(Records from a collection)
***

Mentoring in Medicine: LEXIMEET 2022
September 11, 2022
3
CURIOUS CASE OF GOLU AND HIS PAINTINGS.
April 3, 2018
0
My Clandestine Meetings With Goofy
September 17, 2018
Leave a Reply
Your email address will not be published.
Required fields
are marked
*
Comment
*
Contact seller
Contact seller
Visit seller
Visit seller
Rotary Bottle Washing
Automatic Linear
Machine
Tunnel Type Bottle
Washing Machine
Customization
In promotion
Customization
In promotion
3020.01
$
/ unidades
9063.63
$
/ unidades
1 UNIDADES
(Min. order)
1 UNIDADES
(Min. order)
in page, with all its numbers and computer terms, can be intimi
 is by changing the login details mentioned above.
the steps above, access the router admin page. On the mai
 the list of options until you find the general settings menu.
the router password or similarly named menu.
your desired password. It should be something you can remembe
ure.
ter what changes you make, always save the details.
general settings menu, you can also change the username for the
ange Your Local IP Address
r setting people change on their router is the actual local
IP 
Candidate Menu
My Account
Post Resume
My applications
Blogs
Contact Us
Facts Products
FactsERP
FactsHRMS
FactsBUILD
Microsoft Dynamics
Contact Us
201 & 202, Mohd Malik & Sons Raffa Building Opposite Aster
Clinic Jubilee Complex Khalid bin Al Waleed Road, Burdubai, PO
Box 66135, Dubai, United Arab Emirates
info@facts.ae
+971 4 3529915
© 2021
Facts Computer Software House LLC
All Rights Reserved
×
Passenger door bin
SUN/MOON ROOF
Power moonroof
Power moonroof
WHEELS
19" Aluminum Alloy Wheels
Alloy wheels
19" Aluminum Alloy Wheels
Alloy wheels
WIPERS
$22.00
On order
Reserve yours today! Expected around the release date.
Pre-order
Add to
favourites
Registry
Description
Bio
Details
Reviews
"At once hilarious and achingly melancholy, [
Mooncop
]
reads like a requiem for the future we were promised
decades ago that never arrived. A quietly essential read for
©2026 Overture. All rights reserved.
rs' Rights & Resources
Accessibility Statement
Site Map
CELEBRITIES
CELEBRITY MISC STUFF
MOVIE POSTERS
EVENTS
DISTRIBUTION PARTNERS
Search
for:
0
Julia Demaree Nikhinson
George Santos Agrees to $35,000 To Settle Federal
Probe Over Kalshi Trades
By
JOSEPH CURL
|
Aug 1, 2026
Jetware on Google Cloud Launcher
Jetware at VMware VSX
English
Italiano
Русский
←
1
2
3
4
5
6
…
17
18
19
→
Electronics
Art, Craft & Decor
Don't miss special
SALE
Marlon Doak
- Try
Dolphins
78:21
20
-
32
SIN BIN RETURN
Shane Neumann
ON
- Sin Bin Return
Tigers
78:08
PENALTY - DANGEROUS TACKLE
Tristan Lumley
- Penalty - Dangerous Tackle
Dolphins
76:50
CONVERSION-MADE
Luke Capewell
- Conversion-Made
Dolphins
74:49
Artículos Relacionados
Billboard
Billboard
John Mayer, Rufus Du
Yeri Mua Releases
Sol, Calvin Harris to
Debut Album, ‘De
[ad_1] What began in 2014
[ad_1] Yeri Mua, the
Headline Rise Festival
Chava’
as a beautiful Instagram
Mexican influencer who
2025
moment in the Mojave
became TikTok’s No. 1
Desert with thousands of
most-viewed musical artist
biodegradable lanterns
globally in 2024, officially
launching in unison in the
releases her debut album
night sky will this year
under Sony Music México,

***

| Task to carry out |
Write out the records shown above, exactly as they appear.

| Exercise output |
Mentoring in Medicine: LEXIMEET 2022
September 11, 2022
3
CURIOUS CASE OF GOLU AND HIS PAINTINGS.
April 3, 2018
0
My Clandestine Meetings With Goofy
September 17, 2018
Leave a Reply
Your email address will not be published.
Required fields
are marked
*
Comment
*
Contact seller
Contact seller
Visit seller
Visit seller
Rotary Bottle Washing
Automatic Linear
Machine
Tunnel Type Bottle
Washing Machine
Customization
In promotion
Customization
In promotion
3020.01
$
/ unidades
9063.63
$
/ unidades
1 UNIDADES
(Min. order)
1 UNIDADES
(Min. order)
in page, with all its numbers and computer terms, can be intimi
 is by changing the login details mentioned above.
the steps above, access the router admin page. On the mai
 the list of options until you find the general settings menu.
the router password or similarly named menu.
your desired password. It should be something you can remembe
ure.
ter what changes you make, always save the details.
general settings menu, you can also change the username for the
ange Your Local IP Address
r setting people change on their router is the actual local
IP 
Candidate Menu
My Account
Post Resume
My applications
Blogs
Contact Us
Facts Products
FactsERP
FactsHRMS
FactsBUILD
Microsoft Dynamics
Contact Us
201 & 202, Mohd Malik & Sons Raffa Building Opposite Aster
Clinic Jubilee Complex Khalid bin Al Waleed Road, Burdubai, PO
Box 66135, Dubai, United Arab Emirates
info@facts.ae
+971 4 3529915
© 2021
Facts Computer Software House LLC
All Rights Reserved
×
Passenger door bin
SUN/MOON ROOF
Power moonroof
Power moonroof
WHEELS
19" Aluminum Alloy Wheels
Alloy wheels
19" Aluminum Alloy Wheels
Alloy wheels
WIPERS
$22.00
On order
Reserve yours today! Expected around the release date.
Pre-order
Add to
favourites
Registry
Description
Bio
Details
Reviews
"At once hilarious and achingly melancholy, [
Mooncop
]
reads like a requiem for the future we were promised
decades ago that never arrived. A quietly essential read for
©2026 Overture. All rights reserved.
rs' Rights & Resources
Accessibility Statement
Site Map
CELEBRITIES
CELEBRITY MISC STUFF
MOVIE POSTERS
EVENTS
DISTRIBUTION PARTNERS
Search
for:
0
Julia Demaree Nikhinson
George Santos Agrees to $35,000 To Settle Federal
Probe Over Kalshi Trades
By
JOSEPH CURL
|
Aug 1, 2026
Jetware on Google Cloud Launcher
Jetware at VMware VSX
English
Italiano
Русский
←
1
2
3
4
5
6
…
17
18
19
→
Electronics
Art, Craft & Decor
Don't miss special
SALE
Marlon Doak
- Try
Dolphins
78:21
20
-
32
SIN BIN RETURN
Shane Neumann
ON
- Sin Bin Return
Tigers
78:08
PENALTY - DANGEROUS TACKLE
Tristan Lumley
- Penalty - Dangerous Tackle
Dolphins
76:50
CONVERSION-MADE
Luke Capewell
- Conversion-Made
Dolphins
74:49
Artículos Relacionados
Billboard
Billboard
John Mayer, Rufus Du
Yeri Mua Releases
Sol, Calvin Harris to
Debut Album, ‘De
[ad_1] What began in 2014
[ad_1] Yeri Mua, the
Headline Rise Festival
Chava’
as a beautiful Instagram
Mexican influencer who
2025
moment in the Mojave
became TikTok’s No. 1
Desert with thousands of
most-viewed musical artist
biodegradable lanterns
globally in 2024, officially
launching in unison in the
releases her debut album
night sky will this year
under Sony Music México,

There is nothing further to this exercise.